Dans un rapport déposé en décembre 2013, un comité de travail soulignait qu'il y avait un écart dans les CPE entre le taux d'occupation des places - qui sert à calculer les subventions - et le taux de présence réelle des enfants. En 2012-2013, le taux d'occupation était de 97,8 % alors que le taux de présence s'élevait à 78,3 % - en baisse depuis quelques années. Il recommandait de trouver des moyens de réduire cet écart «afin que les subventions financent des services réellement fournis aux parents».

Selon le rapport de la commission Robillard sur la révision des programmes gouvernementaux, l'État aurait versé 280 millions de dollars en subventions « pour des jours d'occupation sans présence d'enfants » en 2013-2014. « Outre les absences inévitables liées aux vacances familiales ou aux enfants malades », cette situation s'expliquerait par  « une différence entre les jours de fréquentation convenus dans les ententes de service et la consommation réelle des services ».

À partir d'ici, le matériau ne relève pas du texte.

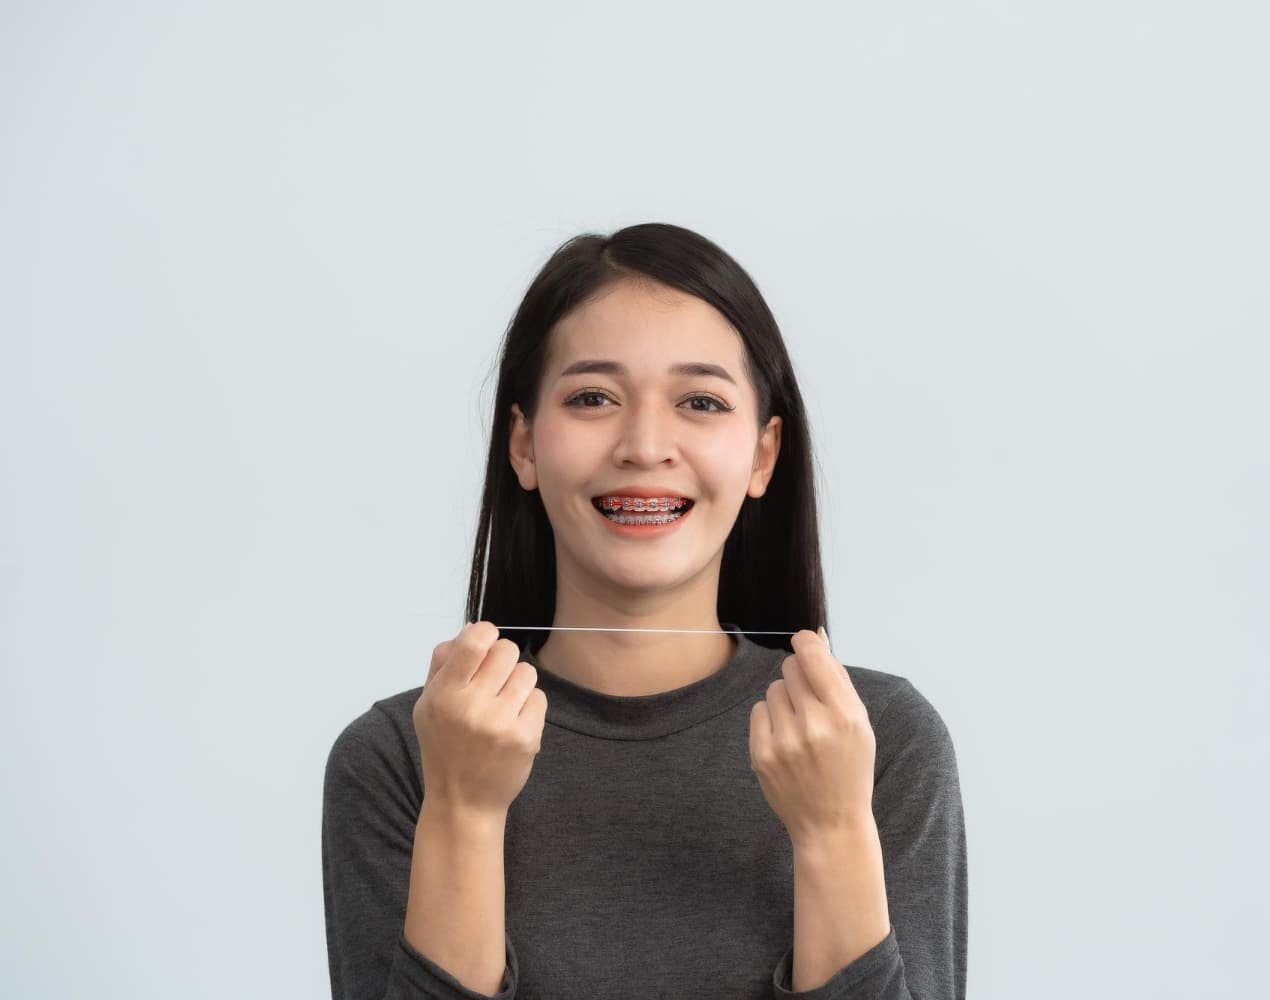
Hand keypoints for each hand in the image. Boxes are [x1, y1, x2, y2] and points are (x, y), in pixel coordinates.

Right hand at [412, 621, 548, 821]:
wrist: (463, 801)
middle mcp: (472, 706)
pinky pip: (540, 698)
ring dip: (518, 683)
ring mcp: (501, 723)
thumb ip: (443, 663)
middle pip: (506, 650)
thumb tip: (472, 628)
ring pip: (527, 672)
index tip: (484, 644)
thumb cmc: (444, 746)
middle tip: (494, 681)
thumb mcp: (428, 704)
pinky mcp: (526, 738)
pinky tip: (514, 723)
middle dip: (503, 660)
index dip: (485, 634)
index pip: (474, 641)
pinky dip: (529, 706)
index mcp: (444, 694)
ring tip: (503, 704)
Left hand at [748, 627, 876, 845]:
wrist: (830, 823)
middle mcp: (814, 726)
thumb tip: (815, 639)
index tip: (804, 642)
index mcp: (845, 715)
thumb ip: (838, 680)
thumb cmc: (849, 767)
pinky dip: (770, 719)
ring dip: (785, 700)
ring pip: (773, 689)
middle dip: (799, 677)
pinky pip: (757, 710)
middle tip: (810, 700)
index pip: (814, 656)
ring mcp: (784, 742)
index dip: (807, 642)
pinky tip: (785, 740)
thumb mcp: (861, 724)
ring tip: (800, 727)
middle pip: (790, 668)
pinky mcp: (761, 755)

« Afin d'optimiser l'utilisation des places subventionnées », la commission recommande de définir le

financement des garderies « en fonction de la présence réelle des enfants, en tenant compte des congés obligatoires, des jours de vacances et des maladies des enfants ». D'après le ministère de la Famille, cette modalité permettrait de dégager des économies annuelles allant jusqu'à 50 millions de dollars, ajoute la commission.

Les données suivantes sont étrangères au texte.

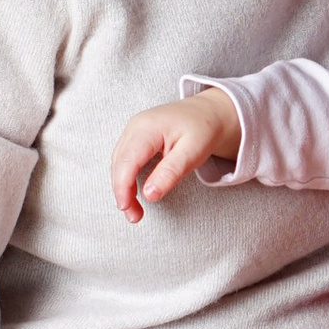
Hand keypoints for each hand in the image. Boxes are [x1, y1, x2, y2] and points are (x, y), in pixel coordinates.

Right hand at [113, 90, 239, 219]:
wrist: (209, 111)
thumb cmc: (203, 130)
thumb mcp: (192, 152)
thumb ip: (170, 173)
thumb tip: (149, 195)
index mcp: (147, 128)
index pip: (127, 161)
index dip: (123, 187)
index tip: (127, 208)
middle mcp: (135, 126)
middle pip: (119, 163)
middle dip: (122, 192)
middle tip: (134, 216)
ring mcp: (133, 130)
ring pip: (119, 162)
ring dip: (123, 187)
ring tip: (135, 210)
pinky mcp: (136, 137)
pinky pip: (124, 159)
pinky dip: (126, 178)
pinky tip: (135, 192)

Francine Charbonneau n'a pas été en mesure de préciser les économies que l'État dégagerait avec les mesures prévues à son projet de loi. Elle a toutefois indiqué que la lutte aux « places fantômes », la révision des modalités dans l'attribution des futures places subventionnées et d'autres mesures à venir permettront de faire des économies de 129 millions en 2018-2019.

Le Conseil québécois des services de garde éducatifs à l'enfance (CQSGEE), qui représente des CPE, a salué le projet de loi. En septembre, il soutenait qu'environ 10% des 15 000 responsables de service de garde en milieu familial du Québec contreviennent aux règles. Quinze millions en fonds publics leur seraient versés en trop, selon elle.